= Records =
***

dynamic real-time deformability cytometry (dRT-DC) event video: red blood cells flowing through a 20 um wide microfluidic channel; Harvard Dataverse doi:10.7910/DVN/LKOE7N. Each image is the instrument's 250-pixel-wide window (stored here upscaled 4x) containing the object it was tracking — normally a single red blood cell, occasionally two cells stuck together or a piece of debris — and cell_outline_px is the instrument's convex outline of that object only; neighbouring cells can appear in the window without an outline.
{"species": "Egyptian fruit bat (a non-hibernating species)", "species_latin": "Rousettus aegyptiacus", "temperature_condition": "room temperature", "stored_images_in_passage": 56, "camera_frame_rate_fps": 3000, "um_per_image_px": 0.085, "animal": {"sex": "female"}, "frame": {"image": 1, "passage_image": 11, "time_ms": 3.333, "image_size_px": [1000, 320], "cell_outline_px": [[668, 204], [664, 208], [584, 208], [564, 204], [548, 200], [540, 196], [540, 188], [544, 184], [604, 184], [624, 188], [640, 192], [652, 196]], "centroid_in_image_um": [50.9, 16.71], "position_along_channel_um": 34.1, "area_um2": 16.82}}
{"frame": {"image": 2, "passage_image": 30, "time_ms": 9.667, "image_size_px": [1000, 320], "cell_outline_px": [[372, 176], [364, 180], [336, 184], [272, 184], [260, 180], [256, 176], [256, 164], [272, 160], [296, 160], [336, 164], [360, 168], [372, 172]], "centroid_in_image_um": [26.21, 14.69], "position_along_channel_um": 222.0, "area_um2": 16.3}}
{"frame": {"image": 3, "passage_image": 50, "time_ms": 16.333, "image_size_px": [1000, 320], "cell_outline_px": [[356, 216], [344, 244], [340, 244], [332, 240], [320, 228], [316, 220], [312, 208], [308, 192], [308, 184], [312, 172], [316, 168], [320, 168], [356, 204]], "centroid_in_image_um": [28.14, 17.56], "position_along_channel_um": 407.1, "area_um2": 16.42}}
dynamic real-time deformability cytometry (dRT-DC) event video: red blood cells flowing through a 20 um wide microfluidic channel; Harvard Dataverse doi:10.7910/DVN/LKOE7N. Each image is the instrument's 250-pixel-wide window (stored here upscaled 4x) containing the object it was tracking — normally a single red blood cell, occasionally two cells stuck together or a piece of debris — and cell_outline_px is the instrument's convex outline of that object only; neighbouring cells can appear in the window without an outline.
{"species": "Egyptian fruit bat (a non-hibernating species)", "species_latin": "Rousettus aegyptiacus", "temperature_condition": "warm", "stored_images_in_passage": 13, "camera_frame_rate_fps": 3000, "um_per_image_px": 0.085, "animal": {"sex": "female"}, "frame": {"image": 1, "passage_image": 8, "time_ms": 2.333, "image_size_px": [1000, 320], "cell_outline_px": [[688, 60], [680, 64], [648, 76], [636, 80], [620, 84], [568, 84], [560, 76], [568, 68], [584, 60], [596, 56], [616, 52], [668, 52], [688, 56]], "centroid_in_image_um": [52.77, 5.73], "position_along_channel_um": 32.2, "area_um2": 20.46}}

***

= The request =
The whole listing above needs to be written out again exactly.

= Solution to this task =
dynamic real-time deformability cytometry (dRT-DC) event video: red blood cells flowing through a 20 um wide microfluidic channel; Harvard Dataverse doi:10.7910/DVN/LKOE7N. Each image is the instrument's 250-pixel-wide window (stored here upscaled 4x) containing the object it was tracking — normally a single red blood cell, occasionally two cells stuck together or a piece of debris — and cell_outline_px is the instrument's convex outline of that object only; neighbouring cells can appear in the window without an outline.
{"species": "Egyptian fruit bat (a non-hibernating species)", "species_latin": "Rousettus aegyptiacus", "temperature_condition": "room temperature", "stored_images_in_passage": 56, "camera_frame_rate_fps": 3000, "um_per_image_px": 0.085, "animal": {"sex": "female"}, "frame": {"image": 1, "passage_image": 11, "time_ms": 3.333, "image_size_px": [1000, 320], "cell_outline_px": [[668, 204], [664, 208], [584, 208], [564, 204], [548, 200], [540, 196], [540, 188], [544, 184], [604, 184], [624, 188], [640, 192], [652, 196]], "centroid_in_image_um": [50.9, 16.71], "position_along_channel_um": 34.1, "area_um2": 16.82}}
{"frame": {"image": 2, "passage_image": 30, "time_ms": 9.667, "image_size_px": [1000, 320], "cell_outline_px": [[372, 176], [364, 180], [336, 184], [272, 184], [260, 180], [256, 176], [256, 164], [272, 160], [296, 160], [336, 164], [360, 168], [372, 172]], "centroid_in_image_um": [26.21, 14.69], "position_along_channel_um": 222.0, "area_um2": 16.3}}
{"frame": {"image": 3, "passage_image": 50, "time_ms": 16.333, "image_size_px": [1000, 320], "cell_outline_px": [[356, 216], [344, 244], [340, 244], [332, 240], [320, 228], [316, 220], [312, 208], [308, 192], [308, 184], [312, 172], [316, 168], [320, 168], [356, 204]], "centroid_in_image_um": [28.14, 17.56], "position_along_channel_um": 407.1, "area_um2": 16.42}}
dynamic real-time deformability cytometry (dRT-DC) event video: red blood cells flowing through a 20 um wide microfluidic channel; Harvard Dataverse doi:10.7910/DVN/LKOE7N. Each image is the instrument's 250-pixel-wide window (stored here upscaled 4x) containing the object it was tracking — normally a single red blood cell, occasionally two cells stuck together or a piece of debris — and cell_outline_px is the instrument's convex outline of that object only; neighbouring cells can appear in the window without an outline.
{"species": "Egyptian fruit bat (a non-hibernating species)", "species_latin": "Rousettus aegyptiacus", "temperature_condition": "warm", "stored_images_in_passage": 13, "camera_frame_rate_fps": 3000, "um_per_image_px": 0.085, "animal": {"sex": "female"}, "frame": {"image": 1, "passage_image": 8, "time_ms": 2.333, "image_size_px": [1000, 320], "cell_outline_px": [[688, 60], [680, 64], [648, 76], [636, 80], [620, 84], [568, 84], [560, 76], [568, 68], [584, 60], [596, 56], [616, 52], [668, 52], [688, 56]], "centroid_in_image_um": [52.77, 5.73], "position_along_channel_um": 32.2, "area_um2": 20.46}}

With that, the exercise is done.